Wenn ich mit Leuten zusammen bin, erwarte ich, dass die nicht telefonieren. Wenn das überhand nimmt, sage ich es. Mein Handy ist in Gesellschaft deaktiviert, so wie im Kino, im Flugzeug, im Zug. Wenn ich wirklich telefonieren muss, verlasse ich den Raum oder sehe zu, dass ich mich von meiner Gesellschaft (egal ob Freunde oder Fremde) soweit distanziere, dass ich die mit meinem Gespräch nicht belästige.

Ich empfinde die Manie der absoluten Erreichbarkeit als ungesund. Es nimmt unserem Erleben die Qualität. Die Spitze sind für mich diese Gestalten, die auf Konzerten ihre Handies in die Luft halten und nonstop mitfilmen.

Für wen?
Wozu?
#####
### Gestellte Aufgabe
Schreiben Sie bitte aus dem Text über Handys in Gesellschaft oben die Stelle zwischen „Ich empfinde die“ und „und nonstop mitfilmen.“ wortgetreu ab, beide Enden eingeschlossen.

### Gesammelte Daten
#####
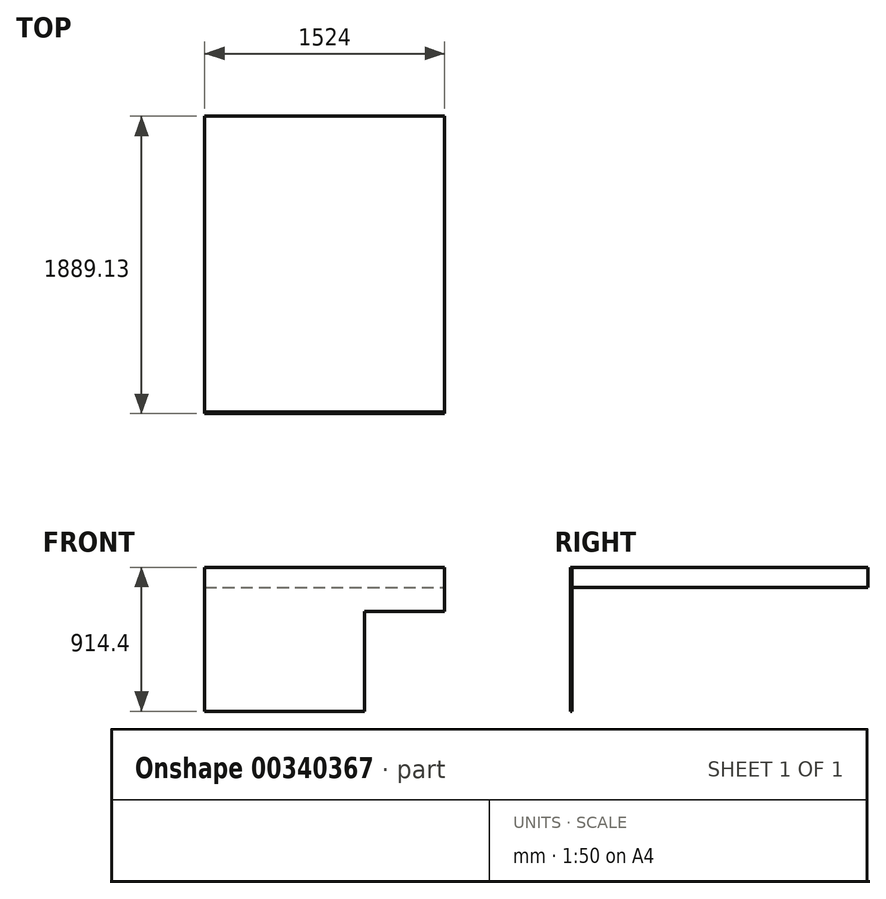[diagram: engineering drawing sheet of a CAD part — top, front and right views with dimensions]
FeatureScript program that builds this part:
#####
### Lösung
Ich empfinde die Manie der absoluten Erreichbarkeit als ungesund. Es nimmt unserem Erleben die Qualität. Die Spitze sind für mich diese Gestalten, die auf Konzerten ihre Handies in die Luft halten und nonstop mitfilmen.